Damals wie heute tritt Johannes auf und weist uns auf den Erlöser von den Sünden hin: „Sehet das Lamm Gottes, das hinwegnimmt die Sünde der Welt!“ Christus allein, das Opferlamm für die Sünden, schafft die Sünde und damit den Urquell allen Übels aus der Welt! Er gibt den Frieden des Herzens und begründet auch den gesellschaftlichen und den internationalen Frieden! Er ist der Weg, die Wahrheit und das Leben (vgl. Joh. 14,6). „In keinem anderen ist Heil, denn es ist kein anderer Name unter dem Himmel den Menschen gegeben, wodurch sie selig werden können!“ (Apg. 4,12). Das ist die Wahrheit! Alles andere ist Lüge und Täuschung! Der Weisung des Johannes müssen auch wir Folge leisten! Zu Christus müssen wir gehen! Wie? Auf dem Weg des Glaubens, auf dem Weg des Gebetes, auf dem Weg der Buße, auf dem Weg der gnadenhaften Vereinigung im Allerheiligsten Sakrament. Nur so erfüllt sich auch an uns, was der Prophet Isaias sagt: „Das Volk, das im Finstern wandelt, sieht ein großes Licht, den Bewohnern der Landschaft des Todesschattens geht ein Licht auf!“ (Is. 19,2).

Ferner müssen auch wir uns demütigen! Nichts widersteht Gott so sehr wie die Selbstgerechtigkeit, der Stolz, die lieblose Rachsucht. Haben wir nicht auch allen Grund, demütig zu sein? Was können wir aus uns anderes als sündigen? Die Hartnäckigkeit des Sünders gründet meist auf der Verblendung und führt ins Verderben. Die Demut des Büßers hingegen gründet auf wahrer Selbsterkenntnis und führt zur Barmherzigkeit Gottes. „Ein Opfer vor Gott ist ein betrübter Geist; ein zerknirschtes und gedemütigtes Herz wirst du, o Gott, nicht verschmähen.“ (Ps. 50, 19).

Aufgabe A ::
Auf welchen Wegen sollen wir laut dem Textausschnitt zu Christus gehen?
Aufgabe B ::
Schreib die Zeilen der Liste in eine nummerierte Aufzählung um und lass dabei Leerzeilen und die Bilder weg.
Der Textausschnitt und die Liste stammen aus unterschiedlichen Quellen.

(Einträge aus einer Datenquelle)
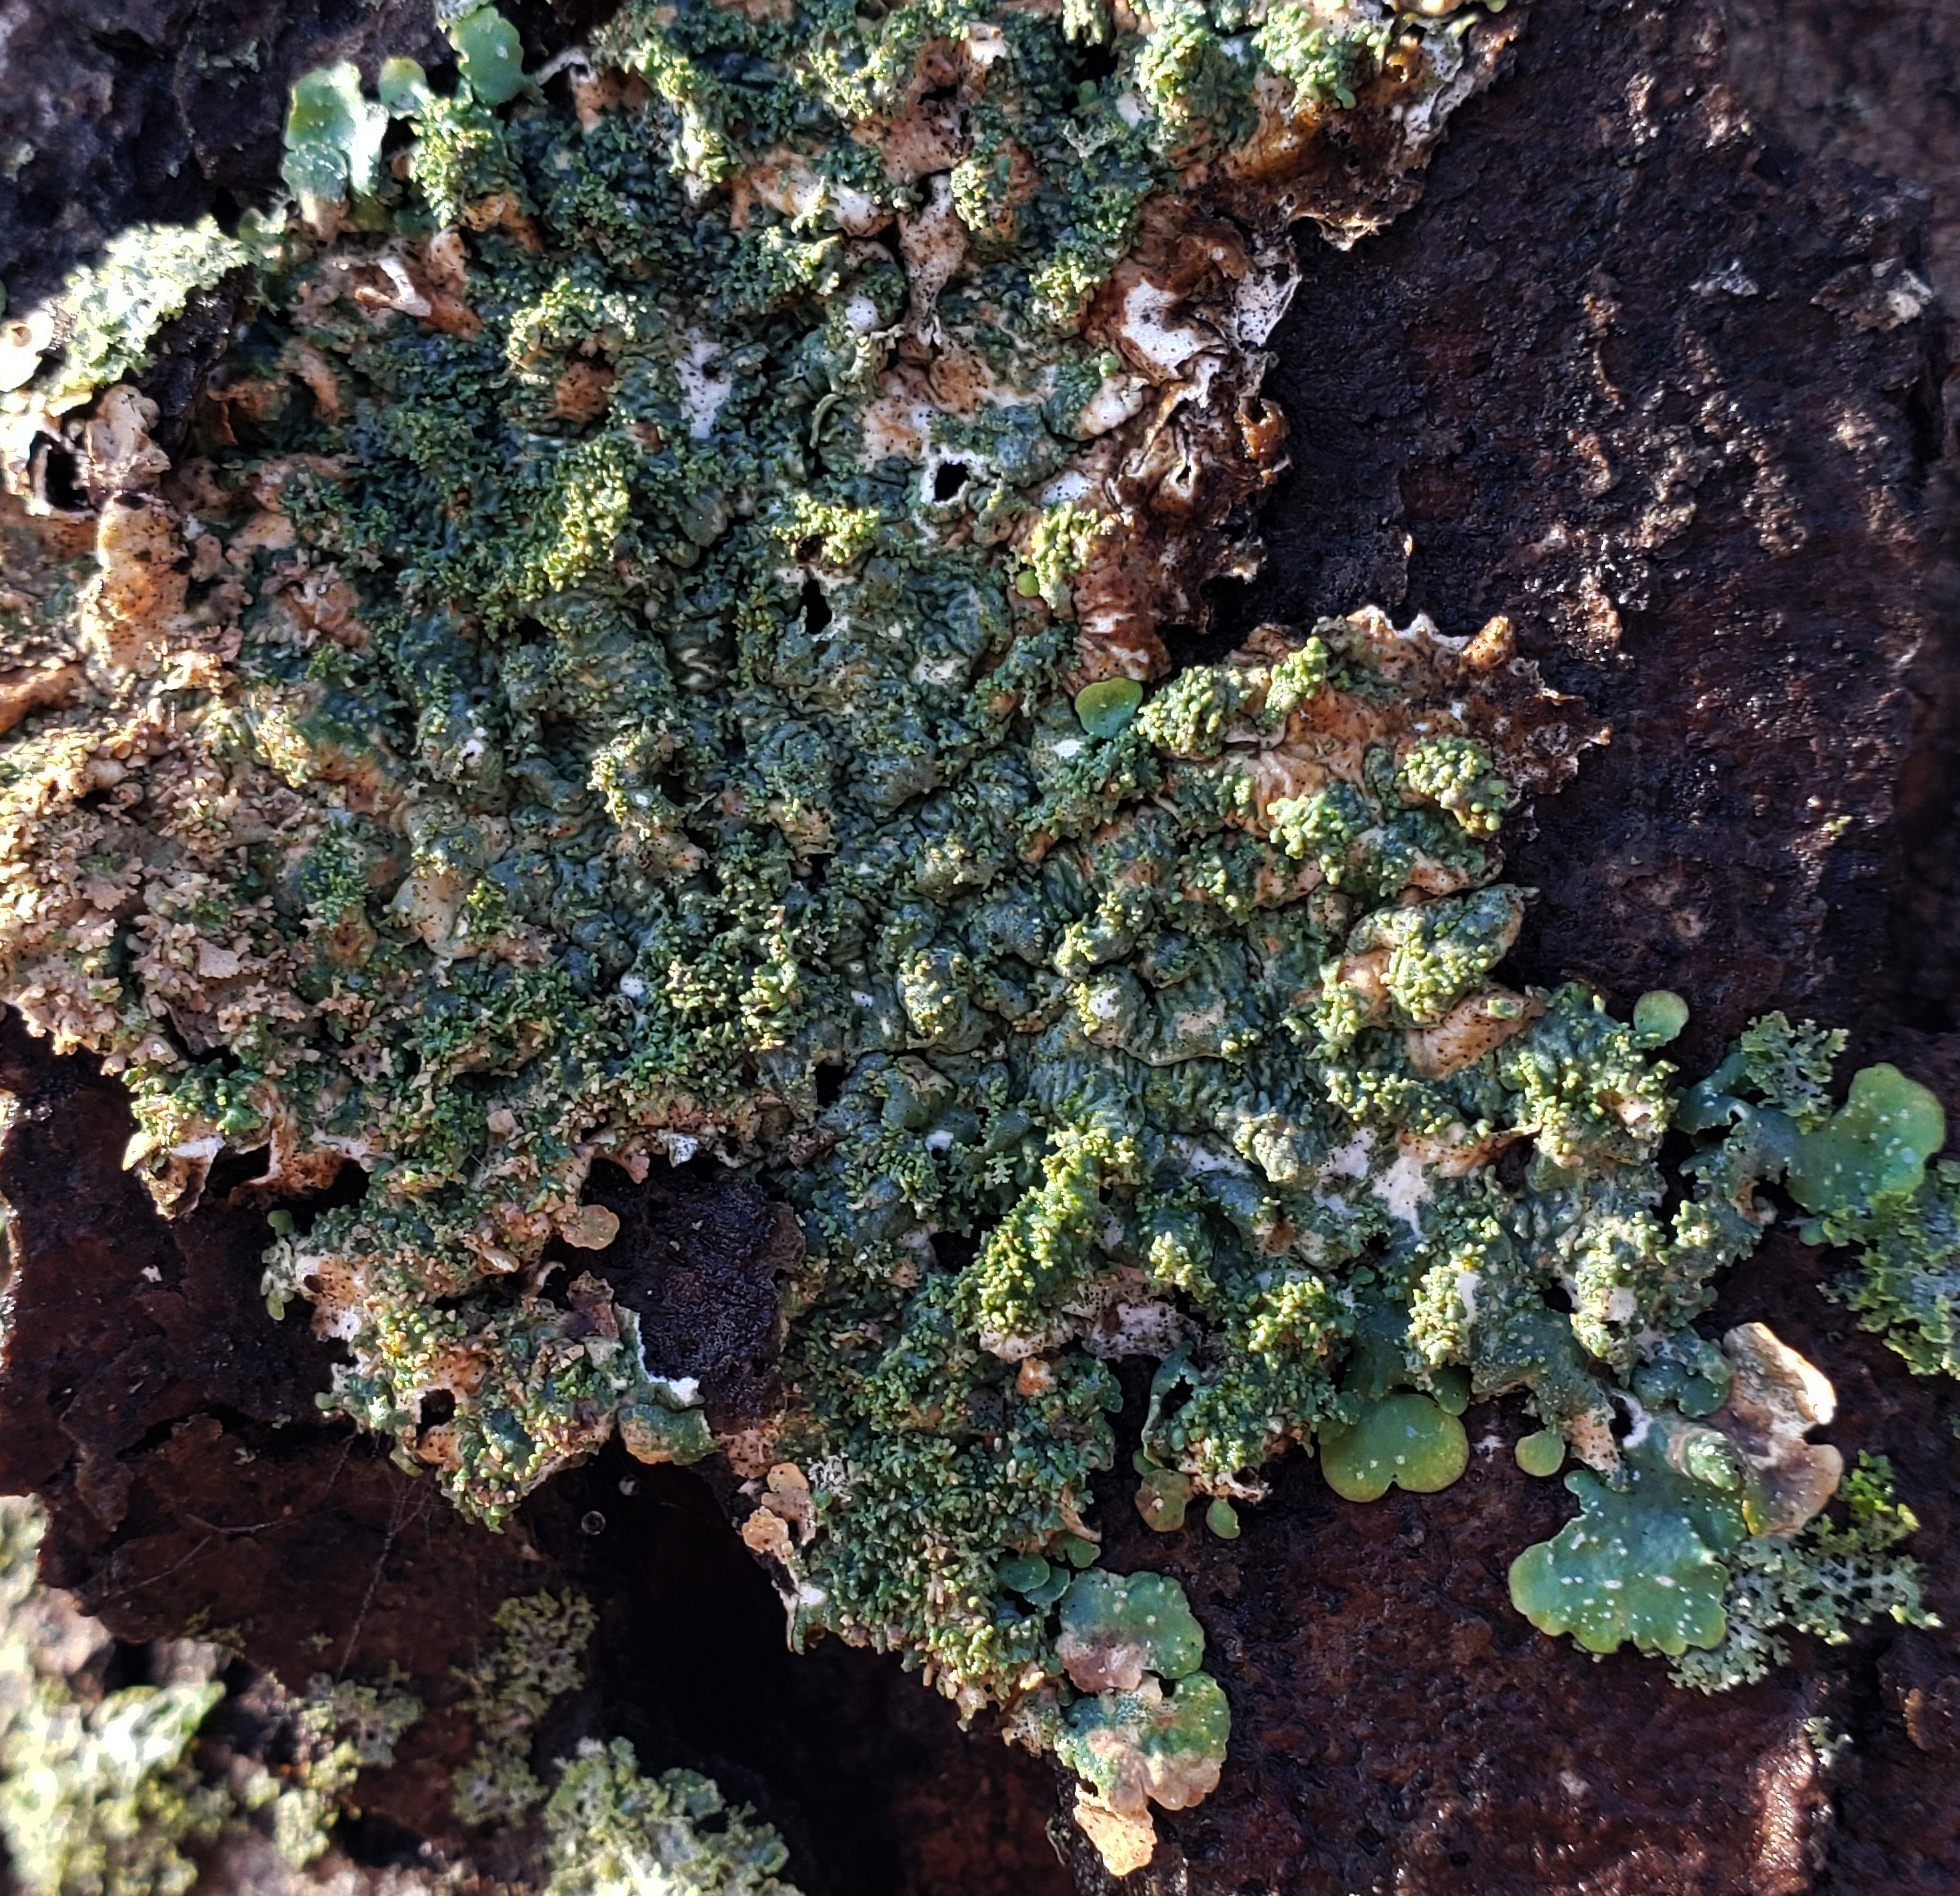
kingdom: Fungi
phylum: Ascomycota
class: Lecanoromycetes
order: Lecanorales
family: Parmeliaceae
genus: Punctelia
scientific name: Punctelia rudecta
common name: Rough speckled shield lichen
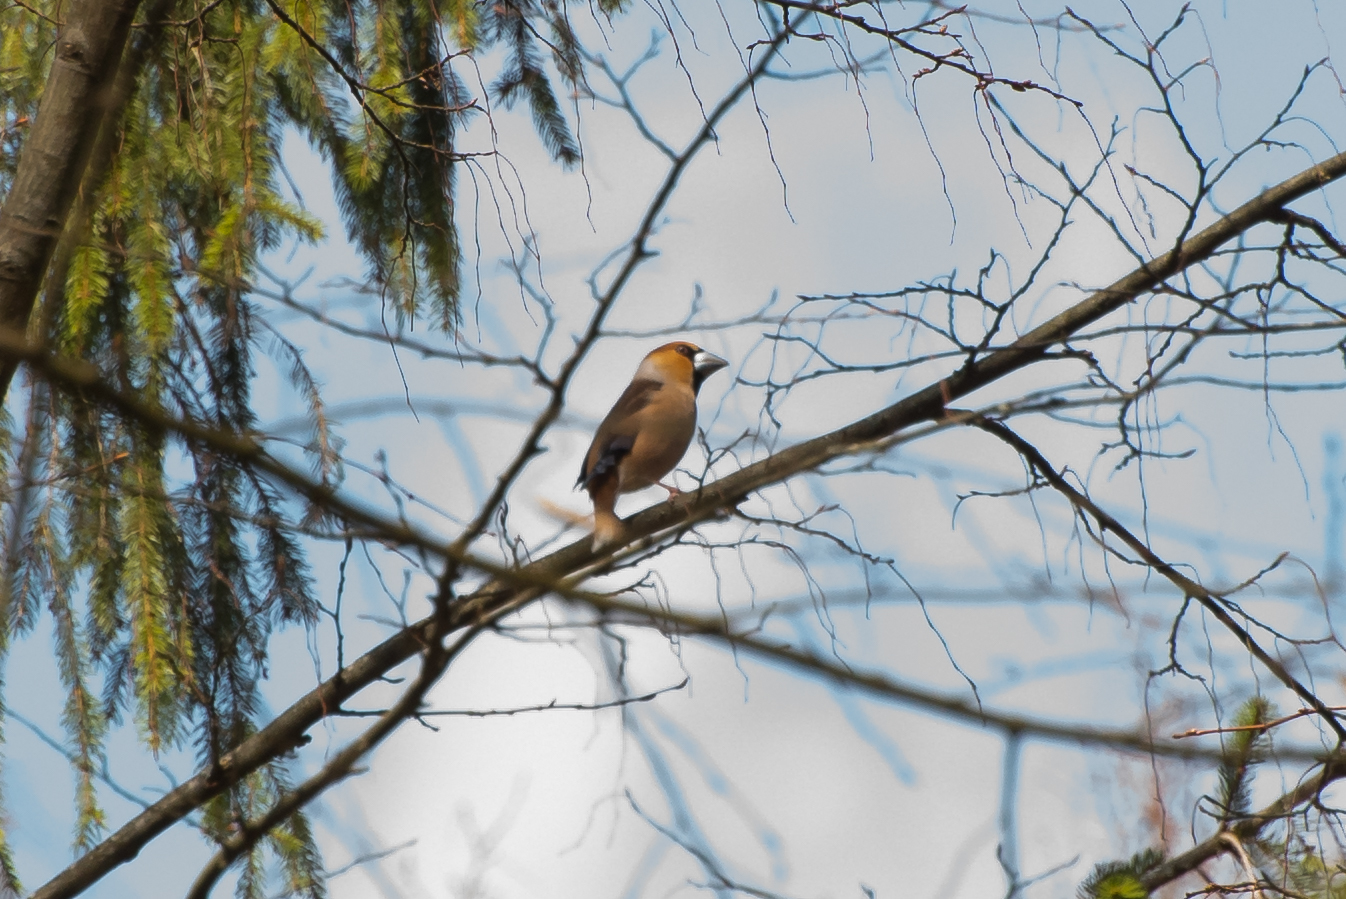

Antwort A ::
Auf dem Weg des Glaubens, des Gebetes, der Buße und der gnadenhaften Vereinigung im Allerheiligsten Sakrament.

Antwort B ::
1. kingdom: Fungi
2. phylum: Ascomycota
3. class: Lecanoromycetes
4. order: Lecanorales
5. family: Parmeliaceae
6. genus: Punctelia
7. scientific name: Punctelia rudecta
8. common name: Rough speckled shield lichen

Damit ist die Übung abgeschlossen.